PAGE:
***

Torpedoes are expensive, and a submarine only carries a
limited number of them, ideally employed when the vessel is submerged and invisible
to her target. Ammunition for a deck gun, oppositely, is inexpensive and
plentiful in comparison. As a result, submarine captains prefer to surface and
use their deck gun on easy or already weakened targets.
By seeming to be a suitable target for the U-boat's deck
gun, a Q-ship was intended to lure a submarine into surfacing. Once the U-boat
was vulnerable, perhaps even gulled further by pretense of some crew dressed as
civilian mariners "abandoning ship" and taking to a boat, the Q-ship
would drop its panels and immediately open fire with its deck guns. At the same
time, the vessel would reveal her true colours by raising the White Ensign
(Royal Navy flag). When successfully fooled a U-boat could quickly be
overwhelmed by several guns to its one, or defer from firing and try to
submerge before mortally wounded.
The first Q-ship victory was on 23 June 1915, when the
submarine HMS C24, cooperating with the decoy vessel Taranaki,
sank U-40 off Eyemouth. The first victory by an unassisted Q-ship came
on 24 July 1915 when Prince Charles sank U-36. The civilian crew
of Prince Charles received a cash award. The following month an even
smaller converted fishing trawler renamed HM Armed Smack Inverlyon
successfully destroyed UB-4 near Great Yarmouth. Inverlyon was an
unpowered sailing ship fitted with a small 3-pounder (47 mm) gun. The British
crew fired nine rounds from their 3-pounder into UB-4 at close range, sinking
her with the loss of all hands despite the attempt of Inverlyon's
commander to rescue one surviving German submariner.
On 19 August 1915, HMS Baralong sank U-27,
which was preparing to attack the nearby merchant ship Nicosian. About a
dozen of the U-boat sailors survived and swam towards the merchant ship. The
commanding officer, allegedly fearing that they might scuttle her, ordered the
survivors to be shot in the water and sent a boarding party to kill all who had
made it aboard. This became known as the "Baralong incident". [For
more information on the Baralong incident, see the story at the end.]
War
service
In early 1915, Tom Crisp Jr left the vessel to join
the Royal Navy.
A few weeks later the U-boat threat expected so many months before arrived, as
submarines surfaced among the undefended fishing fleets and used dynamite to
destroy dozens of them after releasing the crews in small boats. This offensive
was part of a wider German strategy to denude Britain of food supplies and took
a heavy toll on the fishing fleets of the North Sea. George Borrow was
among the victims, sunk in August, although it is not known if Tom Crisp
(father) was aboard at the time. While temporarily working in a net
factory following the loss of his vessel, he was scouted by a Navy officer
recruiting experienced local fishing captains to command a flotilla of tiny
fishing vessels, which were to be secretly armed. The boats were intended to be
working fishing vessels fitted with a small artillery piece with which to sink
enemy submarines as they surfaced alongside. In this manner it was hoped they
would protect the fishing fleets without the diversion of major resources from
the regular fleet, in the same manner as Q-ships deployed
in the commercial sea lanes.

***

EXTRACTED ENTRIES:

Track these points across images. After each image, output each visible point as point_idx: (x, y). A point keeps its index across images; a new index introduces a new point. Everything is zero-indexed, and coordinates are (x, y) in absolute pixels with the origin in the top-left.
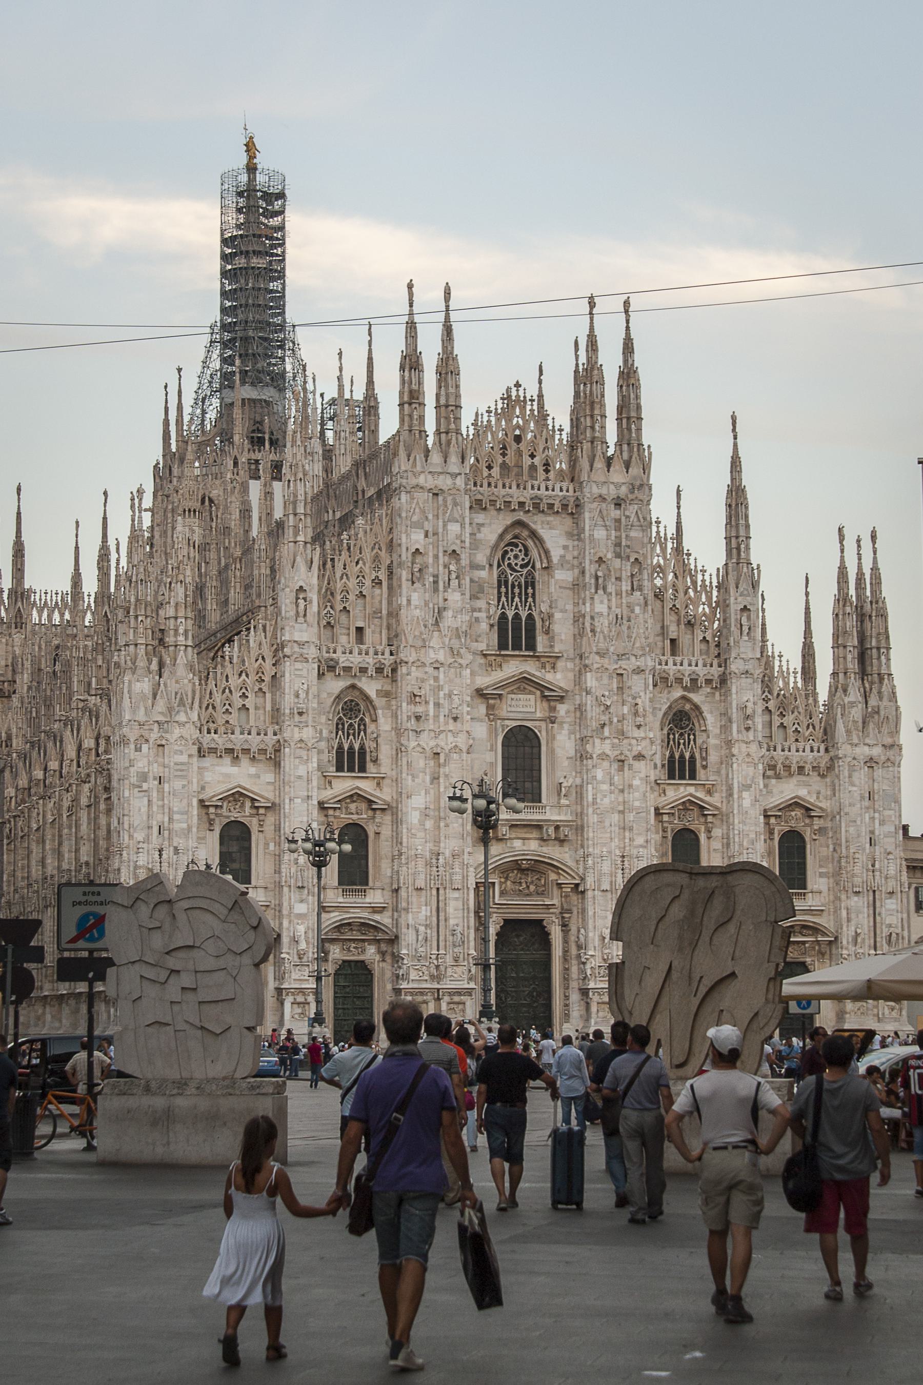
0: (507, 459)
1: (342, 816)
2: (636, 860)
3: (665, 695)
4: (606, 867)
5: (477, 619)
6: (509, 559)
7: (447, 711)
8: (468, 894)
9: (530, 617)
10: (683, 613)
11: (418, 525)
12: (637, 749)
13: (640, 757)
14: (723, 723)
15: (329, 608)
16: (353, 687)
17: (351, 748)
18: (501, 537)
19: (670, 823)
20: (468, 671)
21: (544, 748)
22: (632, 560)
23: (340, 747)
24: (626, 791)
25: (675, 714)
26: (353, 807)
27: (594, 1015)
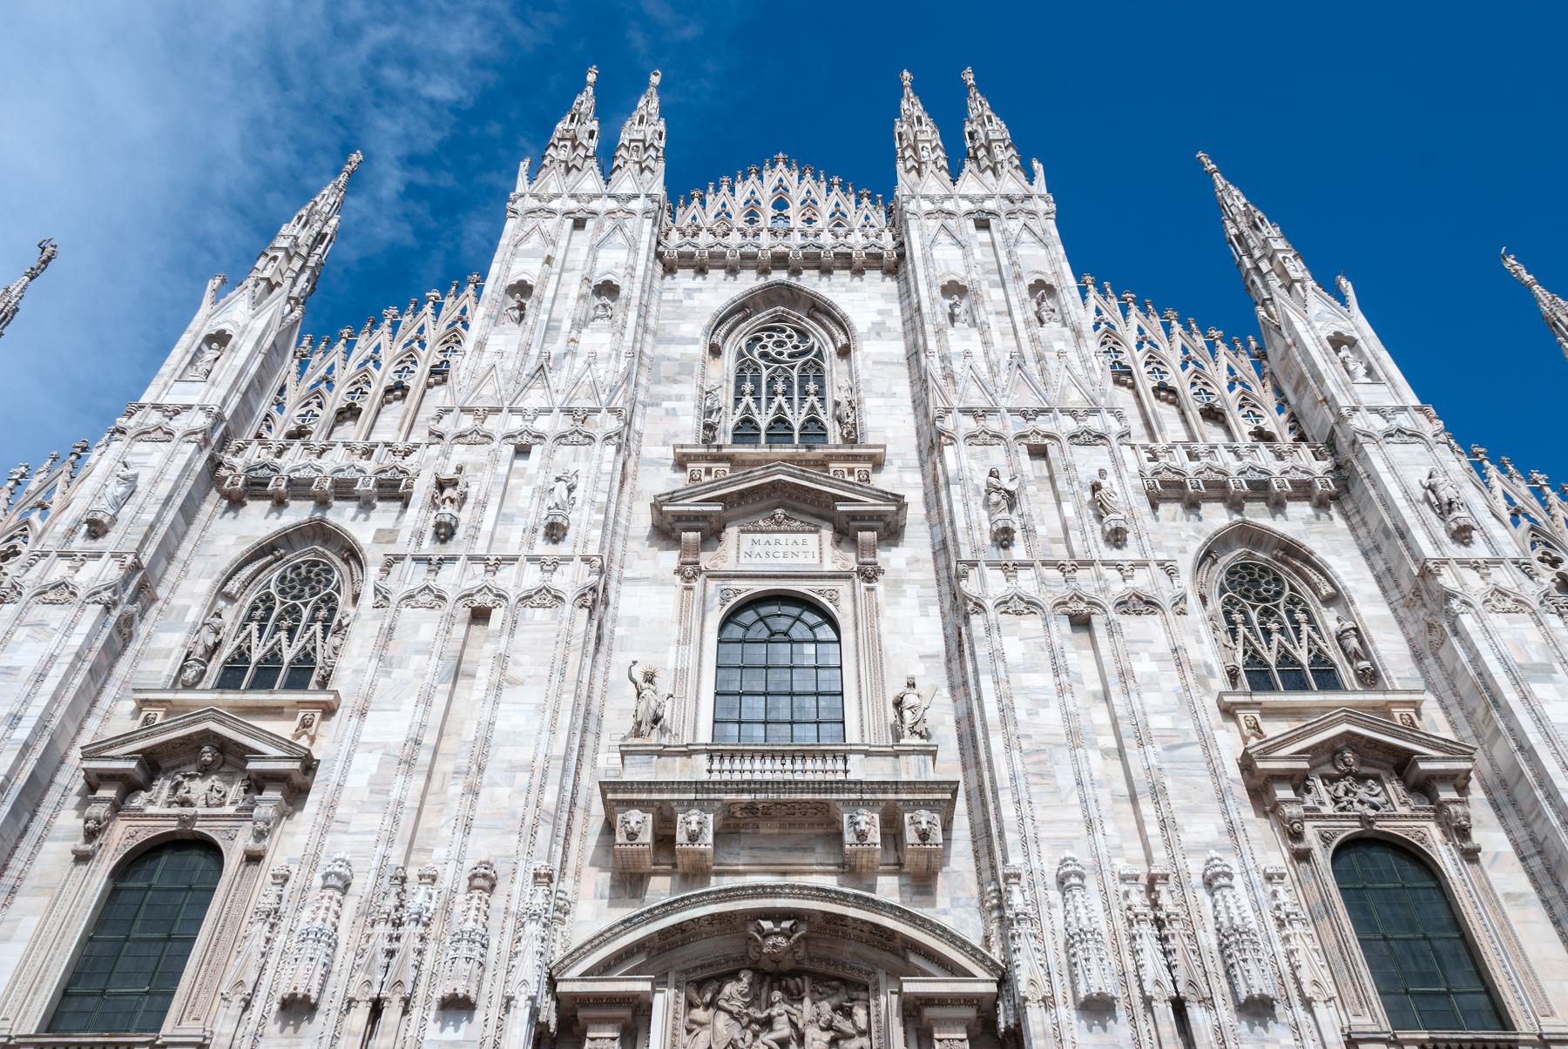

***

DIRECTIONS:
1 – Based on the Q-ship text, do these statements agree with it? For each, answer yes or no and quote the words that decide it. (a) Prince Charles sank U-36 on 24 July 1915. (b) Inverlyon was driven by an engine. (c) The first Q-ship victory involved the submarine HMS C24.
2 – Copy from the Q-ship text, word for word, everything from "Torpedoes are expensive, and" down to "already weakened targets.".
3 – Carry on with the Q-ship text from where it stops.

ANSWERS FOR THIS EXERCISE:
1 –
(a) Yes: "on 24 July 1915 when Prince Charles sank U-36"
(b) No: "Inverlyon was an unpowered sailing ship"
(c) Yes: "The first Q-ship victory was on 23 June 1915, when the submarine HMS C24, cooperating with the decoy vessel Taranaki, sank U-40 off Eyemouth."

2 –
Torpedoes are expensive, and a submarine only carries a
limited number of them, ideally employed when the vessel is submerged and invisible
to her target. Ammunition for a deck gun, oppositely, is inexpensive and
plentiful in comparison. As a result, submarine captains prefer to surface and
use their deck gun on easy or already weakened targets.

3 –
Agreeing to this proposal, Crisp became first a Seaman
and by mid-1916 a Skipper in the Royal Naval Reserve, arranging for his son to
join the crew of his boat, the HM Armed Smack I'll Try, armed with a 3-pounder gun. On 1
February 1917 in the North Sea, I'll Try had its first
confrontation with the enemy when two submarines surfaced close to the smack
and her companion the larger Boy Alfred. Despite near misses from enemy
torpedoes, both smacks scored hits on their larger opponents and reported them
as probable sinkings, although post-war German records show that no submarines
were lost on that date. Both skippers were awarded the Distinguished
Service Cross and a present of £200 for this action, and Crisp was offered a
promotion and transfer to an ocean-going Q-ship. He was forced to turn
down this offer due to his wife's sudden and terminal illness. She died on June
12, 1917.
On 1 February 1917, in company with another armed smack, Boy
Alfred, commanded by skipper Wharton, the boats were approached by two
U-boats closing in on the surface. One of the U-boats, which were not
identified, closed in on Boy Alfred and ordered her crew to abandon
ship. As it was in range Wharton opened fire and the U-boat sank from view --"and
that was the end of that sub". The other submerged and for the next two
hours played a cat and mouse game with I'll Try. The U-boat closed in at
periscope depth and sought a favourable firing position for a torpedo attack,
but I'll Try was able to manoeuvre to avoid this by turning towards the
periscope and forcing the U-boat to go deep. After two hours Crisp turned away,
attempting to draw the U-boat to the surface; there was no sign of it, so he
turned back to search. Then the U-boat surfaced 150 yards (140 m) from I'll
Try and turned to close, firing a single torpedo which just missed I'll
Try's stern. Crisp opened fire, and scored hits on the U-boats conning
tower, which was awash. She went down head first, showing her stern out of
water and leaving the sea covered in oil. On the basis of this it was judged
that both U-boats had been destroyed, and skippers Wharton and Crisp were
awarded the Distinguished Service Cross and an Admiralty bounty of £200 for
this action, but post war examination of records showed no U-boats sunk that
day. Crisp was offered a promotion and transfer to an ocean-going Q-ship. He
was forced to turn down this offer due to his wife's sudden and terminal
illness. She died on June 12, 1917.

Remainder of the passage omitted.